Now that restrictions are easing, will we go back to our old habits, or will we take advantage of this spirit of critical change and action? I hope that we choose the latter. I would like to propose a wish list of four critical changes to consider in order to transform our profession for years to come. 

  1. Commit to truly working collaboratively and build the infrastructure to support true teacher collaboration and professional engagement. This would include setting aside at least an hour per week solely dedicated to teacher collaboration and professional growth.
  2. Quit focusing on achieving acceptable test scores simply to get a favorable rating by the state department of education, and instead focus intensely on making sure that each student masters the small set of absolutely essential learning outcomes in every course and every unit. Commit to using assessment to gather critical evidence of student learning and building systems of support that act with a sense of urgency when student needs are identified. When we stop focusing on external recognition and truly work together to relentlessly pursue deep learning for every student, our culture improves.
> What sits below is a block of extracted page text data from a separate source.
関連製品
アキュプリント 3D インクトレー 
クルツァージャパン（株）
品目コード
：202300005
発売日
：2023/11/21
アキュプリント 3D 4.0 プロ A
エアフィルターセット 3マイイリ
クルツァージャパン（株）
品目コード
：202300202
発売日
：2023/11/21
  3. Unify to put pressure on state and federal lawmakers to pay teachers a living wage and to relieve schools from the tyranny of test-based rewards and punishment. During the pandemic, most states waived their state testing requirements to allow schools to focus on simply serving students. They did this because it was humane and it was the right thing to do. Post-pandemic, it is still humane and the right thing to do.
  4. Be willing to challenge one another and hold each other to a high level of professional conduct. Speak up when a colleague demeans a student or a parent or behaves in a way that stains and embarrasses our profession. We cannot expect others to respect our profession if we don’t behave like professionals.

We are entering an era of renewal and opportunity. Let’s not simply settle for the old normal; let’s create a new normal: A reality where we can build a foundation for future generations of educators and students. A reality where 100 years from now, people can look back at 2022 and declare that this is when the field of education entered its new golden era, and our society improved because of it.